NTT DoCoMo負責戰略的取締役常務執行董事吉澤和弘指出,相比谷歌等互聯網公司,運營商是有許多優勢的——其中最重要的優勢便是運營商手上掌握著別人都沒有的用戶行為數據,這些數據可以支持運營商向周邊許多產業去發展。
NTT DoCoMo還和歐姆龍合資成立了一家移動醫療方面的公司。打算通過DoCoMo的云服務統一管理從智能手機和健康儀器(脂肪計及血壓計等)獲得的數據,與Radishbo-ya公司的健康食材及DoCoMo保險等已有商品和服務組合,提供給客戶。
此外,NTT DoCoMo也和日本麥當勞成立了一家合資公司,這家公司通過精準挖掘用戶行為信息而向用戶提供精準的手機麥當勞優惠券,獲得了相當的成功。
筆者多次前往日本採訪,一個很直觀的感受是NTT DoCoMo開發了大量適合日本本國國民使用的應用服務,大大提升了日本國民的生活水平。
例如NTT DoCoMo和富士通聯合推出的老人手機,在日本累計銷量超過1000萬台——日本是一個嚴重人口老齡化的國家,這些老人手機的功能很適合日本的老年人。此後,DoCoMo也推出了適合老年人使用的智能手機,這些是蘋果這樣的國外廠商很難提供的服務。
NTT DoCoMo推出的手機錢包業務,同樣也很適合本國國民。因為日本的貨幣單位較大,因此使用現金支付常常面臨著找零的麻煩。NTT DoCoMo將近場支付功能植入到其定製手機當中,多年來已經在日本普及開來——而在日本銷售的蘋果iPhone並沒有手機支付的功能。

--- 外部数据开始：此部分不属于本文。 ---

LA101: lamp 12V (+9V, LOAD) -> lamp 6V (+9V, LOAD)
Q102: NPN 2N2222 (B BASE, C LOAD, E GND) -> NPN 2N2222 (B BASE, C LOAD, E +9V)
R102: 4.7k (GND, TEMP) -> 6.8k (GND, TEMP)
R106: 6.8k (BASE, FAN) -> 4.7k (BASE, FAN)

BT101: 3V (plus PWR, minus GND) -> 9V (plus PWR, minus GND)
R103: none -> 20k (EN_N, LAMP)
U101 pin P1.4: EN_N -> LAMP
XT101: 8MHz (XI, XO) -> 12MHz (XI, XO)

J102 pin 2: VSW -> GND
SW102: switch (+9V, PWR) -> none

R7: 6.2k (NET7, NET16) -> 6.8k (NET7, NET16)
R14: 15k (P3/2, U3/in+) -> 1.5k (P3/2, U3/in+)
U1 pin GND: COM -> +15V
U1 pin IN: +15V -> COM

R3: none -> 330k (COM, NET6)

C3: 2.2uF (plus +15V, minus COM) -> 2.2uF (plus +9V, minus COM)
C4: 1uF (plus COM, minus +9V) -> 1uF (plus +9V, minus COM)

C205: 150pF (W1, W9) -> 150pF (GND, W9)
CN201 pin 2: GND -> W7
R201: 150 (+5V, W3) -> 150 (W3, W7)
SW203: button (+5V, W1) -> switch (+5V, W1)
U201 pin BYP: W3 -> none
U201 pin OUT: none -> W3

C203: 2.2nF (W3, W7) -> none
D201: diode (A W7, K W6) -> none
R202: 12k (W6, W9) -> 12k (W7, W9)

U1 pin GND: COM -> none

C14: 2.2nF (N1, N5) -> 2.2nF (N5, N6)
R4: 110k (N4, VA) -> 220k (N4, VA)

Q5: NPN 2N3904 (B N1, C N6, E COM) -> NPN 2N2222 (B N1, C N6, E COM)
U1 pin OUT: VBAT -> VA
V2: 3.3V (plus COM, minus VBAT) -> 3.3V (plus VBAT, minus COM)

DoCoMo的服務大都基於其自己的云計算平台,吉澤和弘指出,作為運營商來說是有自己的網絡的,並且可以掌握網絡的速度,還有網絡的延遲狀況等等,這些和谷歌等互聯公司相比是一個優勢。
現在,DoCoMo正在圍繞電信行業,打造一個巨大的生活圈,涵蓋人們的衣食住行各個方面,DoCoMo希望這些業務加起來,能大大提升其綜合收入。
服務方面,語音服務Shabette Concier和d視頻等表現出色。截止到2013年初,Shabette Concier的安裝數量超過了700萬,利用數量已突破2.8億次。d視頻的簽約數也增加到了370萬件。
不過,由於DoCoMo的業務線拉得太長,公司的執行力是否能夠跟上,是其接下來需要面臨的挑戰。
此外,和軟銀不同的是,DoCoMo似乎很喜歡思考自己有什麼,自己要做什麼,但是至於這些東西是不是消費者真正需要的,則提的較少。
不管怎樣,運營商和蘋果的賽跑,仍然沒有最終分出勝負。在這場賽跑中,誰能走到最後,對全球的消費者來說,這都是一個值得關注的命題。
如果大家看的過癮,明天我們繼續給大家連載一篇對NTT DoCoMo負責制定戰略高層吉澤和弘的深入採訪,我相信中國移動一直在關注著DoCoMo的一舉一動,DoCoMo既是中國移動的老師,也是中國的鏡鑑。運營商最終的命運歸宿,將是什麼呢?
在中國電信的董事長王曉初於2013年年初提出「去電信化」的口號時,但早在幾年之前,日本的電信運營商就開始了「去電信化」的嘗試。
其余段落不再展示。